傷病手当金の基礎知識
傷病手当金は、業務外の病気やケガで仕事を休み、給与が支払われない期間に健康保険から支給される給付金です。会社員や公務員など健康保険に加入している被保険者が対象で、生活を支える重要なセーフティネットとなっています。ここでは、傷病手当金の仕組み・計算方法・申請手続きについて詳しく解説します。
傷病手当金の支給要件
傷病手当金を受給するためには、以下の4つの条件をすべて満たす必要があります。
- 業務外の事由による病気やケガであること:業務中・通勤中の病気やケガは労災保険の対象となり、傷病手当金の対象外です。
- 療養のために労務に服することができないこと:医師の診断書により、仕事に就くことが困難であると認められる必要があります。
- 連続して3日間の待機期間を完成していること:休業の最初の3日間は「待機期間」として支給されません。4日目以降が支給対象となります。
- 給与の支払いがないこと:休業中に給与が支払われている場合は支給されません。ただし、給与が傷病手当金の額より少ない場合は差額が支給されます。
支給額の計算方法
傷病手当金の1日あたりの支給額は、以下の計算式で求められます。
支給日額 = 支給開始日以前12ヶ月間の各月の標準報酬月額の平均額 ÷ 30日 × 2/3
標準報酬月額は、毎月の給与(交通費を含む総支給額)をもとに等級表に当てはめた金額です。健康保険証や給与明細に記載されていることが多く、4月〜6月の給与をもとに毎年9月に改定されます。計算結果の日額は1円未満が切り捨てとなり、支給額は「日額 × 支給対象日数」で算出されます。
支給期間は最大18ヶ月(通算)
2022年1月の法改正により、傷病手当金の支給期間は「通算して1年6ヶ月(18ヶ月)」に変更されました。以前は支給開始日から暦上1年6ヶ月が上限でしたが、現在は途中で出勤した期間を除いて通算できるため、実際に支給される期間が長くなるケースもあります。例えば、3ヶ月休職後に復帰し、再度休職した場合でも、通算18ヶ月に達するまで支給を受けることが可能です。
待機期間の注意点
待機期間は連続3日間である必要がありますが、有給休暇・土日祝日・公休日を含めることができます。例えば、金曜に発症して土日を挟めば、月曜から支給対象となります。ただし、2日休んで1日出勤し、また休むといったケースでは待機期間は完成しません。連続3日間がポイントです。
申請方法と必要書類
傷病手当金の申請は、加入している健康保険の保険者(協会けんぽや健康保険組合)に「傷病手当金支給申請書」を提出して行います。申請書には以下の記入・添付が必要です。
- 被保険者記入欄:振込先口座、申請期間など
- 事業主記入欄:勤務状況、給与支払い状況など
- 療養担当者(医師)記入欄:病名、労務不能と認めた期間など
申請は原則として1ヶ月ごとに行うのが一般的です。時効は支給対象日ごとにその翌日から2年間ですので、過去に申請していなかった期間があっても、2年以内であれば遡って請求できます。
傷病手当金と他の給付との調整
傷病手当金は、以下の給付金と併給調整が行われます。
- 出産手当金:傷病手当金と出産手当金の両方の受給要件を満たす場合、出産手当金が優先されます。傷病手当金が出産手当金より多い場合は差額が支給されます。

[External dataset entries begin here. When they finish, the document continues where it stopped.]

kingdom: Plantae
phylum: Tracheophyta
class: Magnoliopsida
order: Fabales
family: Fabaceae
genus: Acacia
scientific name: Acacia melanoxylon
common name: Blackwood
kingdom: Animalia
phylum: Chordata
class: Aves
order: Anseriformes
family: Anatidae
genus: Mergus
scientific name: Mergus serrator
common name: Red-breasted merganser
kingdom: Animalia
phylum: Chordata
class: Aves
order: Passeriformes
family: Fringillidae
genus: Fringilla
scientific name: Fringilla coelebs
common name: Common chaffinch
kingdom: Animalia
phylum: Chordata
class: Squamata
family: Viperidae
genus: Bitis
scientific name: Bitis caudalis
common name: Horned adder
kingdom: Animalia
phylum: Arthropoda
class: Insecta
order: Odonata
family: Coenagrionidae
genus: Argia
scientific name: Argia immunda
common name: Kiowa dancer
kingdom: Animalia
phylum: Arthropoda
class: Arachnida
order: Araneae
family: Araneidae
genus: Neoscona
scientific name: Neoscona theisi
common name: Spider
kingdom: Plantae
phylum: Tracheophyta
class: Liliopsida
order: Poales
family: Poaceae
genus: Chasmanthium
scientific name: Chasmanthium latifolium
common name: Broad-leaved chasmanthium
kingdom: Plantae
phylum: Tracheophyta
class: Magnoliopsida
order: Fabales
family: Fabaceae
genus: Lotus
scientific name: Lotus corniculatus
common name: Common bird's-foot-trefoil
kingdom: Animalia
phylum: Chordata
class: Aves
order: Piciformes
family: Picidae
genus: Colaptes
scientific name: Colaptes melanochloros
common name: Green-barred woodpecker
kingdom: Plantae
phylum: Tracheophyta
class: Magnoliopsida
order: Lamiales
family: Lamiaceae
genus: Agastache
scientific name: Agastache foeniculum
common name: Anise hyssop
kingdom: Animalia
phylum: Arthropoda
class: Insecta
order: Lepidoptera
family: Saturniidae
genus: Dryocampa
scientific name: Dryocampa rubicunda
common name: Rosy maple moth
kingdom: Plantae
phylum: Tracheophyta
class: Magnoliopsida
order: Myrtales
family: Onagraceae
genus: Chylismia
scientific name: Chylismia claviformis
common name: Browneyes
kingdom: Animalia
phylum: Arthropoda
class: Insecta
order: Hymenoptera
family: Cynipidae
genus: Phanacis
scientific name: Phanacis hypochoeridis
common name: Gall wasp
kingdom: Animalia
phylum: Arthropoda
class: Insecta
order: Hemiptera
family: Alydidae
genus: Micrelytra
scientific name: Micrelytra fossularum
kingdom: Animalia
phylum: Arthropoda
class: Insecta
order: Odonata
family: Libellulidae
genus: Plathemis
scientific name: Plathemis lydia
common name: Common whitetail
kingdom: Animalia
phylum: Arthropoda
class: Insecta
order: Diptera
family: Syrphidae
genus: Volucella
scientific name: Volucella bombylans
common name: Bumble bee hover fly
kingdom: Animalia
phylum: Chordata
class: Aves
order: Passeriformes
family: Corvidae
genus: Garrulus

- 障害厚生年金・障害手当金:障害厚生年金が支給される場合、傷病手当金は調整されます。年金額の日額換算が傷病手当金の日額より少ない場合は差額が支給されます。
- 老齢退職年金:退職後に傷病手当金の継続給付を受ける場合、老齢年金との調整が行われます。
休職中の社会保険料について
休職中も健康保険料・厚生年金保険料の支払いは継続します。通常は給与から天引きされますが、給与が支給されない休職中は、会社が立て替えて後日精算する方法や、毎月振り込む方法が取られます。傷病手当金は非課税のため所得税はかかりませんが、住民税は前年の所得に基づいて課税されるため、休職中でも支払いが必要な点に注意しましょう。